Everyone's adding AI to their product. Most are doing it wrong.
I shipped the first chatbot in AgTech — at least a year before anyone else in the space figured it out. Since then I've helped dozens of startups add LLM features. Here's what actually works.
Start with the problem, not the tech
Before you write any code:
1. What specific problem are you solving? "Add AI" is not a use case. Neither is "our competitors have it."
2. How will you know it's working? Define the metric before you build.
3. What happens when it fails? Because it will. What's the fallback?
If you can't answer these clearly, you're not ready to build.
The hierarchy of LLM approaches
Here's how I think about it:
1. Prompt engineering with GPT-4/Claude — Start here. Always. You'd be surprised how far this gets you.
2. RAG (Retrieval-Augmented Generation) — When you need your own data in the mix.
3. Fine-tuning — When prompts plateau and you have quality training data.
4. Custom models — Almost never. Unless you're Anthropic, you're not training foundation models.
90% of startups only need level 1 or 2. I've seen teams burn months on fine-tuning when better prompts would've solved it.
Costs will bite you
LLM APIs are cheap until they're not. I've seen bills go from $500/month to $50K/month overnight.
- Cache everything. Most queries repeat.
- Use smaller models for simple tasks. GPT-3.5 or Haiku for classification. Save the big models for complex generation.
- Set hard limits. Per user, per day, per request. Non-negotiable.
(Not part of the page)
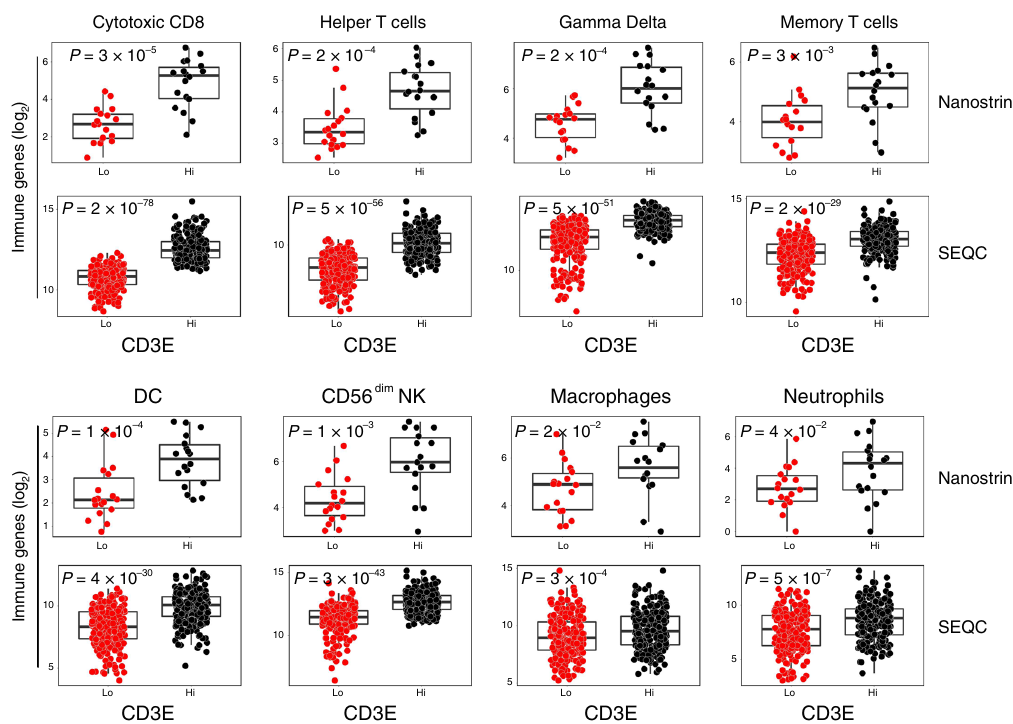
Fig. 2 Intratumoral DCs and NK cells correlate with CD3E gene expression in human neuroblastoma. Box plots of metagene expression values for the indicated immune cell types 28 according to the high (Hi) and low (Lo) levels of CD3E mRNA (median split) in primary NB patients from Nanostring-NB ( n = 36) and the SEQC-NB ( n = 498) cohorts. The immune cell type scores were calculated as the average expression values of the NanoString constituent genes. The boxes show the 25th to 75th percentile; the horizontal lines inside the box represent the median; the upper whisker extends to the largest data point, no more than 1.5 times the IQR from the box; the lower whisker extends to the smallest data point at most 1.5 times the IQR from the box; the dots are individual samples. Data were analyzed by Kruskal – Wallis rank-sum test (two-sided). No adjustment was required. Statistically signi fi cant P values are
- Monitor religiously. Cost per user, per feature, per prompt type.
LLMs will fail. Plan for it.
They hallucinate. They're inconsistent. They occasionally return garbage. They get rate limited. APIs go down.
Your system needs graceful degradation for all of these. If your product falls over when OpenAI has a bad day, you have a problem.
My default stack
For most startups:
- Model: OpenAI or Anthropic APIs (I lean Claude lately)
- Orchestration: LangChain if you need it, plain code if you don't
- Vector DB: pgvector if you're on Postgres, Pinecone if you need scale
- Monitoring: Whatever gets you cost visibility. LangSmith, Helicone, or roll your own.
Start simple. Measure everything. Iterate based on what users actually do.